= Jim Berry (news anchor) =

American journalist

James L. Berry (born c. 1955), known professionally as Jim Berry, is a news anchor for the CBS affiliate in Miami, Florida, and was a longtime sports anchor and reporter for various television stations. He has won five Emmy awards for his news and sports reporting.

== Early life and education ==

A native of Chicago who grew up in the city's Hyde Park neighborhood, Berry earned a bachelor's degree in 1977 from Northwestern University's Medill School of Journalism. He is a member of the Alpha Phi Alpha fraternity.

== Professional career ==

Berry began his career at WBTV-TV in Charlotte, North Carolina, where he started as a reporter trainee and progressed to being a weekend anchor. Berry then joined WJLA-TV in Washington, D.C. as a weekend anchor before switching to the sports desk.

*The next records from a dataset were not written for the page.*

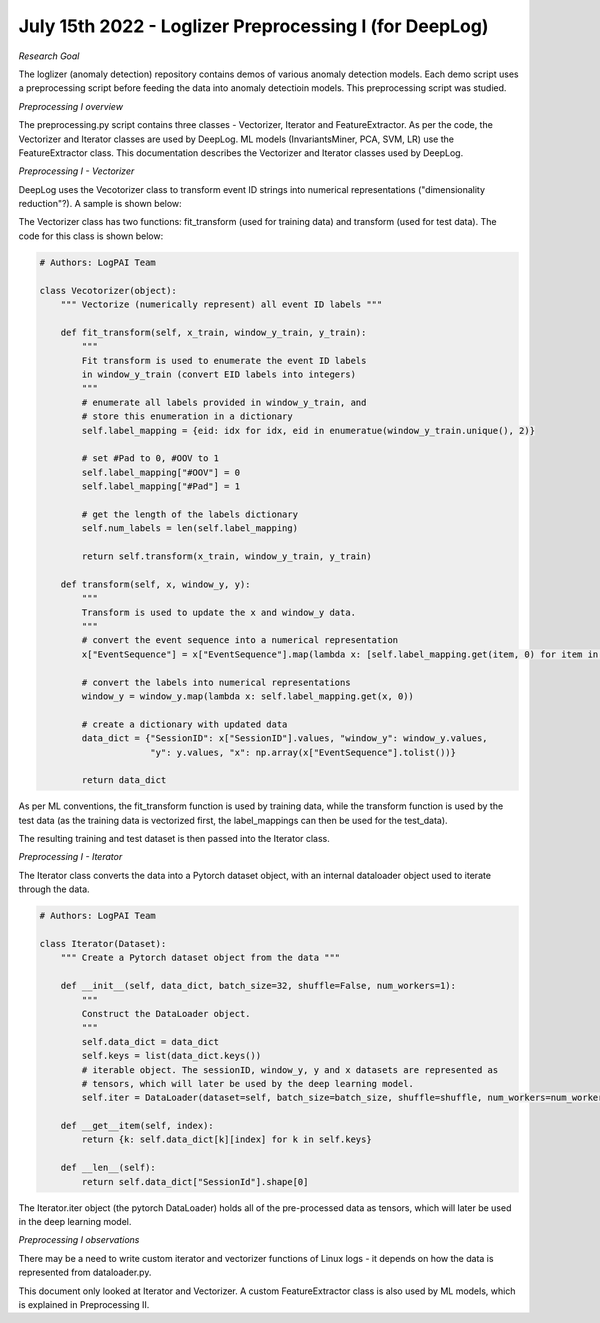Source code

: July 15th 2022 - Loglizer Preprocessing I (for DeepLog) 
=================================================================================== 

| *Research Goal* 
The loglizer (anomaly detection) repository contains demos of various anomaly 
detection models. Each demo script uses a preprocessing script before feeding 
the data into anomaly detectioin models. This preprocessing script was studied. 

| *Preprocessing I overview* 
The preprocessing.py script contains three classes - Vectorizer, Iterator and 
FeatureExtractor. As per the code, the Vectorizer and Iterator classes are 
used by DeepLog. ML models (InvariantsMiner, PCA, SVM, LR) use the 
FeatureExtractor class. This documentation describes the Vectorizer and 
Iterator classes used by DeepLog. 

| *Preprocessing I - Vectorizer* 
DeepLog uses the Vecotorizer class to transform event ID strings 
into numerical representations ("dimensionality reduction"?). 
A sample is shown below: 

.. code-block:: python
        SessionId                                   EventSequence
    0          0    [E5, E22, E5, E5, E11, E9, E11, E11, E9, E9]

        SessionId                   EventSequence
    0          0    [9, 0, 9, 9, 6, 5, 6, 6, 5, 5]

The Vectorizer class has two functions: fit_transform (used for training data)
and transform (used for test data). The code for this class is shown below: 

.. code-block:: python 

    # Authors: LogPAI Team 

    class Vecotorizer(object): 
        """ Vectorize (numerically represent) all event ID labels """

        def fit_transform(self, x_train, window_y_train, y_train): 
            """
            Fit transform is used to enumerate the event ID labels 
            in window_y_train (convert EID labels into integers)
            """
            # enumerate all labels provided in window_y_train, and 
            # store this enumeration in a dictionary
            self.label_mapping = {eid: idx for idx, eid in enumeratue(window_y_train.unique(), 2)}
            
            # set #Pad to 0, #OOV to 1
            self.label_mapping["#OOV"] = 0 
            self.label_mapping["#Pad"] = 1 
            
            # get the length of the labels dictionary
            self.num_labels = len(self.label_mapping)

            return self.transform(x_train, window_y_train, y_train)

        def transform(self, x, window_y, y): 
            """
            Transform is used to update the x and window_y data. 
            """
            # convert the event sequence into a numerical representation 
            x["EventSequence"] = x["EventSequence"].map(lambda x: [self.label_mapping.get(item, 0) for item in x])

            # convert the labels into numerical representations 
            window_y = window_y.map(lambda x: self.label_mapping.get(x, 0))

            # create a dictionary with updated data 
            data_dict = {"SessionID": x["SessionID"].values, "window_y": window_y.values, 
                         "y": y.values, "x": np.array(x["EventSequence"].tolist())}
            
            return data_dict 

As per ML conventions, the fit_transform function is used by training data, 
while the transform function is used by the test data (as the training data 
is vectorized first, the label_mappings can then be used for the test_data). 

The resulting training and test dataset is then passed into the Iterator 
class. 

| *Preprocessing I - Iterator*
The Iterator class converts the data into a Pytorch dataset object, 
with an internal dataloader object used to iterate through the data.  

.. code-block:: python 

    # Authors: LogPAI Team 

    class Iterator(Dataset):
        """ Create a Pytorch dataset object from the data """

        def __init__(self, data_dict, batch_size=32, shuffle=False, num_workers=1):
            """
            Construct the DataLoader object. 
            """
            self.data_dict = data_dict 
            self.keys = list(data_dict.keys())
            # iterable object. The sessionID, window_y, y and x datasets are represented as 
            # tensors, which will later be used by the deep learning model. 
            self.iter = DataLoader(dataset=self, batch_size=batch_size, shuffle=shuffle, num_workers=num_workers)

        def __get__item(self, index):
            return {k: self.data_dict[k][index] for k in self.keys} 
        
        def __len__(self):
            return self.data_dict["SessionId"].shape[0] 

The Iterator.iter object (the pytorch DataLoader) holds all of the pre-processed data 
as tensors, which will later be used in the deep learning model. 

| *Preprocessing I observations*
There may be a need to write custom iterator and vectorizer 
functions of Linux logs - it depends on how the data is represented 
from dataloader.py. 

This document only looked at Iterator and Vectorizer. A custom FeatureExtractor 
class is also used by ML models, which is explained in Preprocessing II.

Berry then joined WSVN-TV in Miami as a sports director, where he worked for six years. In April 1994, Berry joined WBBM-TV in Chicago as a sports anchor.

In August 1996, Berry joined WFOR-TV in Miami as the station's sports director. In June 2008, Berry shifted to being a morning news anchor at WFOR.

== Personal ==

Berry and his wife, Cheryl Annette Mattox Berry, have two children. They live in Palmetto Bay, Florida.